Building Sentence Meaning Identification Dataset Based on Social Problem-Solving R&D Reports (사회문제 해결 연구보고서 기반 문장 의미 식별 데이터셋 구축)

  • Hyeonho Shin;Seonki Jeong;Hong-Woo Chun;Lee-Nam Kwon;Jae-Min Lee;Kanghee Park;Sung-Pil Choi
    • KIPS Transactions on Software and Data Engineering
    • /
    • v.12 no.4
    • /
    • pp.159-172
    • /
    • 2023
  • In general, social problem-solving research aims to create important social value by offering meaningful answers to various social pending issues using scientific technologies. Not surprisingly, however, although numerous and extensive research attempts have been made to alleviate the social problems and issues in nation-wide, we still have many important social challenges and works to be done. In order to facilitate the entire process of the social problem-solving research and maximize its efficacy, it is vital to clearly identify and grasp the important and pressing problems to be focused upon. It is understandable for the problem discovery step to be drastically improved if current social issues can be automatically identified from existing R&D resources such as technical reports and articles.
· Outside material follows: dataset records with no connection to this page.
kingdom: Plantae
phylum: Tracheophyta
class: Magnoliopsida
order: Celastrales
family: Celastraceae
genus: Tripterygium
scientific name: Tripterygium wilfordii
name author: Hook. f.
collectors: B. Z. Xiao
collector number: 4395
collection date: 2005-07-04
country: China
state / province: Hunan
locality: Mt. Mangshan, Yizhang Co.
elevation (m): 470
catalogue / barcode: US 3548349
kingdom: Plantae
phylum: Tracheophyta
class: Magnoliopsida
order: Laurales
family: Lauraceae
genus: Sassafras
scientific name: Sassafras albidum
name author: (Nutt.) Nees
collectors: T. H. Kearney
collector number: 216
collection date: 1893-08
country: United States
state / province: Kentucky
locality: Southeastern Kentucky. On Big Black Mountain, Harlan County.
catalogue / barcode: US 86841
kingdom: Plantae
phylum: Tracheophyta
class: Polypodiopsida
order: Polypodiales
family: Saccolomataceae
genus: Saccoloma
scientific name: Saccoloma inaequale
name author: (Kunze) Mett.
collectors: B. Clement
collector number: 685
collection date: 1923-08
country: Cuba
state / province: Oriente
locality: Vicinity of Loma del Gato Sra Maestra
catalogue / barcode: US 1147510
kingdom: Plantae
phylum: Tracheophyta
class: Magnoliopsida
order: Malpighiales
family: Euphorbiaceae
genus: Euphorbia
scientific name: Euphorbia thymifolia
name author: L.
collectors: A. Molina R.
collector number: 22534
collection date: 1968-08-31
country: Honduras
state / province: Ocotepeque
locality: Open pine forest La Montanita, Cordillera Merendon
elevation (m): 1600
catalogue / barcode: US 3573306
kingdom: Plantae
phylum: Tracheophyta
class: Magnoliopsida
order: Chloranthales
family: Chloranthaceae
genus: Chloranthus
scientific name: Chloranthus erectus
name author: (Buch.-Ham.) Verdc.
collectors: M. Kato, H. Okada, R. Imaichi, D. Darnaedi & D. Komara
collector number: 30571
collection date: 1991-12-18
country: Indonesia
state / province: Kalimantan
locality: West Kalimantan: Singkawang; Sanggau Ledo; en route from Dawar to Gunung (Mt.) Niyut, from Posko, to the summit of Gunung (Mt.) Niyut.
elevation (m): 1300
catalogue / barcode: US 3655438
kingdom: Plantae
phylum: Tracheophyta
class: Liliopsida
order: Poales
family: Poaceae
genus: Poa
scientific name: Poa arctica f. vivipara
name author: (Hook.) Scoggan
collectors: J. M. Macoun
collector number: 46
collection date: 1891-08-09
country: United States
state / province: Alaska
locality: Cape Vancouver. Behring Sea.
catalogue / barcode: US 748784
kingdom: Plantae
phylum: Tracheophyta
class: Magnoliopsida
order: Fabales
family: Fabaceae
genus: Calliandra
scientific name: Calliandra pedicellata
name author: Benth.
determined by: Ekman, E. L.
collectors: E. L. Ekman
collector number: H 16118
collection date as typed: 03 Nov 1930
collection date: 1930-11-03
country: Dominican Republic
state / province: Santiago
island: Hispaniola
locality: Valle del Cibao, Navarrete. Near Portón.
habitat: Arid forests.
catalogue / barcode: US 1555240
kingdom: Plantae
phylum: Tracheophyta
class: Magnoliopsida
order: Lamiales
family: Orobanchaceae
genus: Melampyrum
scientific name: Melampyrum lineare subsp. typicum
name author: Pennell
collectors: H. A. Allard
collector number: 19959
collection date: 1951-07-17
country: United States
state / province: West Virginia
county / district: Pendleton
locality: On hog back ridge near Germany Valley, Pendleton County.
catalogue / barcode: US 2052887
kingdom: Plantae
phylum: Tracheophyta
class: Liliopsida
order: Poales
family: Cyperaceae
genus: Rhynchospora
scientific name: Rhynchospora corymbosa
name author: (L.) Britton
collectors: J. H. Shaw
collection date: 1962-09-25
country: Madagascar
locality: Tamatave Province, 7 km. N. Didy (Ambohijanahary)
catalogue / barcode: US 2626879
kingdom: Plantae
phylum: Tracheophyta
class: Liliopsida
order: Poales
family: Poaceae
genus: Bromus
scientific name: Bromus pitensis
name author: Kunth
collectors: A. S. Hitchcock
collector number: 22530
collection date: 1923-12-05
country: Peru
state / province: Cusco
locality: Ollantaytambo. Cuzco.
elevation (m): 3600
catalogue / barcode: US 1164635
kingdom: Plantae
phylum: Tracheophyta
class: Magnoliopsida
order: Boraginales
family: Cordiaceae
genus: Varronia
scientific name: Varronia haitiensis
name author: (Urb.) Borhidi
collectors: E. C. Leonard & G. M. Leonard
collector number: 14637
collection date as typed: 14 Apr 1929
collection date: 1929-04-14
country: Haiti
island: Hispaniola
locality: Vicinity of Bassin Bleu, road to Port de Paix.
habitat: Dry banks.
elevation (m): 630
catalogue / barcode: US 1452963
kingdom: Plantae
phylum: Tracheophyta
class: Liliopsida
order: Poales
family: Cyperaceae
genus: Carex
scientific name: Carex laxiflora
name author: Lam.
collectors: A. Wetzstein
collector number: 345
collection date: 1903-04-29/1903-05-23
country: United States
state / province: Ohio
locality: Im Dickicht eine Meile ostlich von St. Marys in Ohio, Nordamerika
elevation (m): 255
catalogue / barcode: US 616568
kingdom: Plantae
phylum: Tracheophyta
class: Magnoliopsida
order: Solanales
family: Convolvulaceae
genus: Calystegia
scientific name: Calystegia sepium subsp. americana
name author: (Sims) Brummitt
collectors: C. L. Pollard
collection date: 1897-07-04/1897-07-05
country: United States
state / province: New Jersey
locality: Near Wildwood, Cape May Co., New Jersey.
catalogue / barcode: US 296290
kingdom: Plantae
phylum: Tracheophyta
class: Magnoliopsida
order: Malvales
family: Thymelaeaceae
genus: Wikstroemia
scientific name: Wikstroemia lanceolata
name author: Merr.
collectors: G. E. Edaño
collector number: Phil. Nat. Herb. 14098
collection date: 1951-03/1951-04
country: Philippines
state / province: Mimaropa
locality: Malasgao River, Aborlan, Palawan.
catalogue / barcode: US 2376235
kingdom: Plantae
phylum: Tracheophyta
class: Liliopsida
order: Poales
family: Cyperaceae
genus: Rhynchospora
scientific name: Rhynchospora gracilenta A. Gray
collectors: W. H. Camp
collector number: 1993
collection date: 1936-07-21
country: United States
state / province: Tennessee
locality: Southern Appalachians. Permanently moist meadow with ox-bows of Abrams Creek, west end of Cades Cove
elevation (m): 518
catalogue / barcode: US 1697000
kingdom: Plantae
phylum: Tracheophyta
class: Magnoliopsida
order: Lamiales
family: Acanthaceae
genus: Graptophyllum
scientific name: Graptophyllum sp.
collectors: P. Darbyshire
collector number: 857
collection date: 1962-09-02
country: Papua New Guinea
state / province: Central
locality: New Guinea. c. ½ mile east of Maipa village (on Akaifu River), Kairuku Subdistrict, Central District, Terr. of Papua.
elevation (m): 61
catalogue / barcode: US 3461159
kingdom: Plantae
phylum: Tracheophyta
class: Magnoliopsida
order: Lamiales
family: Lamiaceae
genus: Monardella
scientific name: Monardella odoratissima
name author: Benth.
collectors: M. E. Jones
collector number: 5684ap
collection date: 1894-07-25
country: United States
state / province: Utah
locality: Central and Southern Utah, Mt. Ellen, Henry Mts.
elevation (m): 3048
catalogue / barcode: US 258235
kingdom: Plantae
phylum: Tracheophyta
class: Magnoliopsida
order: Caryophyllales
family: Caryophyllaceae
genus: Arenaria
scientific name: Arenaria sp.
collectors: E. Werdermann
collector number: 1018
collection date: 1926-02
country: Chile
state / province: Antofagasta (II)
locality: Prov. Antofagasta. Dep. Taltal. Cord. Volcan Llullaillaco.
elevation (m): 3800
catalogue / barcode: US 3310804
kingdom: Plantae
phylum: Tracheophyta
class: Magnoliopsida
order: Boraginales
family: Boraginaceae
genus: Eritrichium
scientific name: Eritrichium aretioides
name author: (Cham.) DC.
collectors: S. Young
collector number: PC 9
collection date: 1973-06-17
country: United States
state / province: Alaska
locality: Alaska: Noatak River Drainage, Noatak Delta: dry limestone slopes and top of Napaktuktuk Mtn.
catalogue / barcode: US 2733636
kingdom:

This paper introduces a comprehensive dataset which is essential to build a machine learning model for automatically detecting the social problems and solutions in various national research reports. Initially, we collected a total of 700 research reports regarding social problems and issues. Through intensive annotation process, we built totally 24,022 sentences each of which possesses its own category or label closely related to social problem-solving such as problems, purposes, solutions, effects and so on. Furthermore, we implemented four sentence classification models based on various neural language models and conducted a series of performance experiments using our dataset. As a result of the experiment, the model fine-tuned to the KLUE-BERT pre-trained language model showed the best performance with an accuracy of 75.853% and an F1 score of 63.503%.